7. Migration (A1A) How many of us have gone introspective, “Looking back in the background/Tryin’ to figure out how I ever got here”? There is the bashing of Yankee tourists in “mobile homes that cover the Keys/I hate those bastards so much,” somewhat of an ecologist’s rallying-cry for sending them back up north towards Disney and preserving the keys habitat and vibe.  This song also deserves to be on my list because it contains the very definition of JB’s public persona “I’ve got a Caribbean soul I can barely control and some Texas hidden here in my heart.”

6.  He Went to Paris (A White Sport Coat and a Pink Crustacean)  Simply epic JB.  A human life well-lived is full of ups and downs. Yes, you can boogie your ass off until you die.  In fact, it’s the only way to consider living.   “Some of it’s magic and some of it’s tragic but I had a good life all the way.”

5.  Tie:  If the Phone Doesn’t Ring, It’s Me (Last Mango in Paris) and  Coast of Marseilles (Son of a Son of a Sailor)  They’re essentially the same song, odes to love and loss.   “Would you be remembering me, I asked that question time and again?” I’m pretty damn sure the answer is yes, and yes, the phone isn’t ringing, so I know it’s you. We move on, but there are wistful times of remembrance for all of us.

4.  Captain and the Kid (Down to Earth) I sure wish I could get the chance to climb on my grandfather’s knee again and talk of things he did.  This song captures the essence of a child’s relationship with a grandparent.  Someone who wows them, fills them with wonder.  My Papa Julian sat in front porch swing and blew smokes rings for our amusement, made up silly songs and told stories that would never pass inspection by the politically correct.  In my head I have rearranged Mr. JB’s lyrics to fit my papa: ” I never used to miss the chance/To climb upon his knee/And listen to the many tales/Of life in Enoree.”

3.    A Pirate Looks at Forty (A1A) I’ve heard my teen-aged son say this was his favorite JB song and I understand why.  “Mother, Mother Ocean/I have heard you call.” The ocean draws Homo sapiens to her just like moths are drawn to a flame.  The hypnotic crash of the waves, the sure and steady rhythm of the changing tides—embody the circadian rhythm of life,  life which is full of adventure and uncertainty.  Even if we were born two hundred years too late, there is a pirate in each and every one of us.

2.   Trying to Reason with Hurricane Season (A1A)   Every now and again, we in the landlocked upstate of South Carolina experience what I call a squalls out on the gulfstream day, a day where it is overcast and not too hot with a balmy breeze.  There is some kind of front coming through, a low that’s just right—you can feel it in your inner barometer.  ” It’s time to close the shutters; It’s time to go inside.”   You have to confess, you could use some rest, and this is the perfect day to do it.

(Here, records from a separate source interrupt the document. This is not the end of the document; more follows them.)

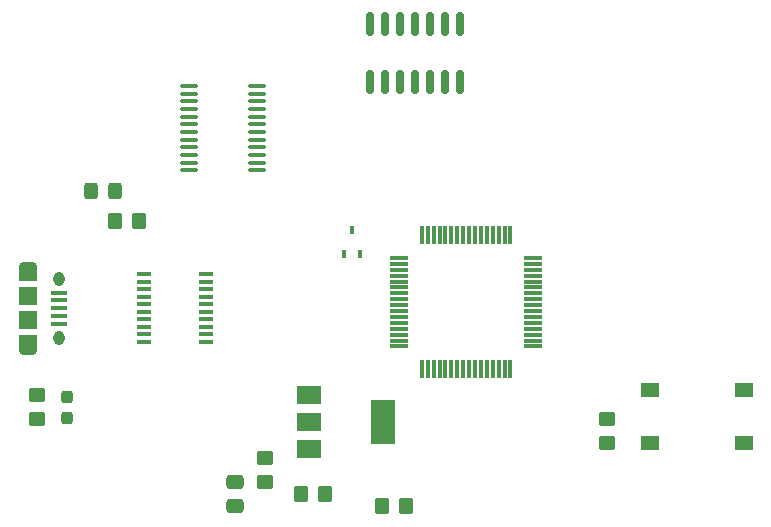
<source format=gtp>
%TF.GenerationSoftware,KiCad,Pcbnew,(6.0.1)*%
%TF.CreationDate,2023-10-20T16:16:52-04:00*%
%TF.ProjectId,MainMicro,4d61696e-4d69-4637-926f-2e6b69636164,rev?*%
%TF.SameCoordinates,Original*%
%TF.FileFunction,Paste,Top*%
%TF.FilePolarity,Positive*%
%FSLAX46Y46*%
G04 Gerber Fmt 4.6, Leading zero omitted, Abs format (unit mm)*
G04 Created by KiCad (PCBNEW (6.0.1)) date 2023-10-20 16:16:52*
%MOMM*%
%LPD*%
G01*
G04 APERTURE LIST*
G04 Aperture macros list*
%AMRoundRect*
0 Rectangle with rounded corners*
0 $1 Rounding radius*
0 $2 $3 $4 $5 $6 $7 $8 $9 X,Y pos of 4 corners*
0 Add a 4 corners polygon primitive as box body*
4,1,4,$2,$3,$4,$5,$6,$7,$8,$9,$2,$3,0*
0 Add four circle primitives for the rounded corners*
1,1,$1+$1,$2,$3*
1,1,$1+$1,$4,$5*
1,1,$1+$1,$6,$7*
1,1,$1+$1,$8,$9*
0 Add four rect primitives between the rounded corners*
20,1,$1+$1,$2,$3,$4,$5,0*
20,1,$1+$1,$4,$5,$6,$7,0*
20,1,$1+$1,$6,$7,$8,$9,0*
20,1,$1+$1,$8,$9,$2,$3,0*%
G04 Aperture macros list end*
%ADD10RoundRect,0.237500X0.237500X-0.287500X0.237500X0.287500X-0.237500X0.287500X-0.237500X-0.287500X0*%
%ADD11RoundRect,0.075000X-0.700000X-0.075000X0.700000X-0.075000X0.700000X0.075000X-0.700000X0.075000X0*%
%ADD12RoundRect,0.075000X-0.075000X-0.700000X0.075000X-0.700000X0.075000X0.700000X-0.075000X0.700000X0*%
%ADD13RoundRect,0.250000X-0.450000X0.350000X-0.450000X-0.350000X0.450000X-0.350000X0.450000X0.350000X0*%
%ADD14R,1.550000X1.300000*%
%ADD15RoundRect,0.250000X0.350000X0.450000X-0.350000X0.450000X-0.350000X-0.450000X0.350000X-0.450000X0*%
%ADD16R,2.000000X1.500000*%
%ADD17R,2.000000X3.800000*%
%ADD18RoundRect,0.250000X-0.475000X0.337500X-0.475000X-0.337500X0.475000X-0.337500X0.475000X0.337500X0*%
%ADD19RoundRect,0.250000X-0.350000X-0.450000X0.350000X-0.450000X0.350000X0.450000X-0.350000X0.450000X0*%
%ADD20RoundRect,0.250000X0.450000X-0.350000X0.450000X0.350000X-0.450000X0.350000X-0.450000X-0.350000X0*%
%ADD21O,1.550000X0.890000*%
%ADD22O,0.950000X1.250000*%
%ADD23R,1.350000X0.400000*%
%ADD24R,1.550000X1.500000*%
%ADD25R,1.550000X1.200000*%
%ADD26RoundRect,0.100000X0.637500X0.100000X-0.637500X0.100000X-0.637500X-0.100000X0.637500X-0.100000X0*%
%ADD27RoundRect,0.250000X-0.325000X-0.450000X0.325000X-0.450000X0.325000X0.450000X-0.325000X0.450000X0*%
%ADD28R,0.450000X0.700000*%
%ADD29R,1.200000X0.400000*%
%ADD30RoundRect,0.150000X0.150000X-0.825000X0.150000X0.825000X-0.150000X0.825000X-0.150000X-0.825000X0*%
G04 APERTURE END LIST*
D10*
X152146000Y-106539000D03*
X152146000Y-104789000D03*
D11*
X180274500Y-93024000D03*
X180274500Y-93524000D03*
X180274500Y-94024000D03*
X180274500Y-94524000D03*
X180274500Y-95024000D03*
X180274500Y-95524000D03*
X180274500Y-96024000D03*
X180274500Y-96524000D03*
X180274500Y-97024000D03*
X180274500Y-97524000D03*
X180274500Y-98024000D03*
X180274500Y-98524000D03*
X180274500Y-99024000D03*
X180274500Y-99524000D03*
X180274500Y-100024000D03*
X180274500Y-100524000D03*
D12*
X182199500Y-102449000D03*
X182699500Y-102449000D03*
X183199500Y-102449000D03*
X183699500Y-102449000D03*
X184199500Y-102449000D03*
X184699500Y-102449000D03*
X185199500Y-102449000D03*
X185699500Y-102449000D03*
X186199500Y-102449000D03*
X186699500Y-102449000D03*
X187199500Y-102449000D03*
X187699500Y-102449000D03*
X188199500Y-102449000D03*
X188699500Y-102449000D03*
X189199500Y-102449000D03*
X189699500Y-102449000D03*
D11*
X191624500Y-100524000D03*
X191624500Y-100024000D03*
X191624500Y-99524000D03*
X191624500Y-99024000D03*
X191624500Y-98524000D03*
X191624500Y-98024000D03*
X191624500Y-97524000D03*
X191624500Y-97024000D03*
X191624500Y-96524000D03*
X191624500Y-96024000D03*
X191624500Y-95524000D03*
X191624500Y-95024000D03*
X191624500Y-94524000D03*
X191624500Y-94024000D03*
X191624500Y-93524000D03*
X191624500Y-93024000D03*
D12*
X189699500Y-91099000D03*
X189199500Y-91099000D03*
X188699500Y-91099000D03*
X188199500Y-91099000D03*
X187699500Y-91099000D03*
X187199500Y-91099000D03*
X186699500Y-91099000D03*
X186199500Y-91099000D03*
X185699500Y-91099000D03*
X185199500Y-91099000D03*
X184699500Y-91099000D03*
X184199500Y-91099000D03*
X183699500Y-91099000D03*
X183199500Y-91099000D03*
X182699500Y-91099000D03*
X182199500Y-91099000D03*
D13*
X197866000Y-106696000D03*
X197866000Y-108696000D03*
D14*
X209466000Y-104176000D03*
X201506000Y-104176000D03*
X201506000Y-108676000D03*
X209466000Y-108676000D03*
D15*
X180832000Y-114046000D03*
X178832000Y-114046000D03*
X158226000Y-89916000D03*
X156226000Y-89916000D03*
D16*
X172618000Y-104634000D03*
D17*
X178918000Y-106934000D03*
D16*
X172618000Y-106934000D03*
X172618000Y-109234000D03*
D18*
X166370000Y-111992500D03*
X166370000Y-114067500D03*
D19*
X171974000Y-113030000D03*
X173974000Y-113030000D03*
D20*
X149606000Y-106664000D03*
X149606000Y-104664000D03*
D13*
X168910000Y-109998000D03*
X168910000Y-111998000D03*
D21*
X148814000Y-100782000D03*
D22*
X151514000Y-94782000D03*
D21*
X148814000Y-93782000D03*
D22*
X151514000Y-99782000D03*
D23*
X151514000Y-95982000D03*
X151514000Y-96632000D03*
X151514000Y-97282000D03*
X151514000Y-97932000D03*
X151514000Y-98582000D03*
D24*
X148814000Y-98282000D03*
D25*
X148814000Y-94382000D03*
X148814000Y-100182000D03*
D24*
X148814000Y-96282000D03*
D26*
X168216500Y-85617000D03*
X168216500Y-84967000D03*
X168216500Y-84317000D03*
X168216500Y-83667000D03*
X168216500Y-83017000D03*
X168216500Y-82367000D03*
X168216500Y-81717000D03*
X168216500Y-81067000D03*
X168216500Y-80417000D03*
X168216500Y-79767000D03*
X168216500Y-79117000D03*
X168216500Y-78467000D03*
X162491500Y-78467000D03*
X162491500Y-79117000D03*
X162491500Y-79767000D03*
X162491500Y-80417000D03*
X162491500Y-81067000D03*
X162491500Y-81717000D03*
X162491500Y-82367000D03*
X162491500Y-83017000D03*
X162491500Y-83667000D03*
X162491500Y-84317000D03*
X162491500Y-84967000D03*
X162491500Y-85617000D03*
D27*
X154169000Y-87376000D03*
X156219000Y-87376000D03*
D28*
X175626000Y-92694000D03*
X176926000Y-92694000D03*
X176276000Y-90694000D03*
D29*
X163890000Y-100139500D03*
X163890000Y-99504500D03*
X163890000Y-98869500D03*
X163890000Y-98234500D03*
X163890000Y-97599500D03*
X163890000Y-96964500D03*
X163890000Y-96329500D03*
X163890000Y-95694500D03*
X163890000Y-95059500D03*
X163890000Y-94424500D03*
X158690000Y-94424500D03*
X158690000Y-95059500D03*
X158690000Y-95694500D03*
X158690000Y-96329500D03*
X158690000Y-96964500D03*
X158690000Y-97599500D03*
X158690000Y-98234500D03*
X158690000Y-98869500D03*
X158690000Y-99504500D03*
X158690000Y-100139500D03*
D30*
X177800000Y-78167000D03*
X179070000Y-78167000D03*
X180340000Y-78167000D03*
X181610000Y-78167000D03*
X182880000Y-78167000D03*
X184150000Y-78167000D03*
X185420000Y-78167000D03*
X185420000Y-73217000D03*
X184150000Y-73217000D03*
X182880000Y-73217000D03*
X181610000Y-73217000D03*
X180340000Y-73217000D03*
X179070000Y-73217000D03*
X177800000Y-73217000D03*
M02*

</source>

1. Cowboy in the Jungle (Son of a Son of a Sailor)  “I don’t want to live on that kind of island/I don’t want to swim in a roped off sea.” Buffett is really for everyone.  Everyone has a longing to chuck it all and go sailing, to end up somewhere when the money runs out and live in the moment.  It’s almost Christ-like to think of giving up worldliness and know that some way, somehow, your daily needs will be met and your life will be richer.  What JB offers Parrottheads is a slice of redemption, the idea of escape from daily pressures that sets our spirits free.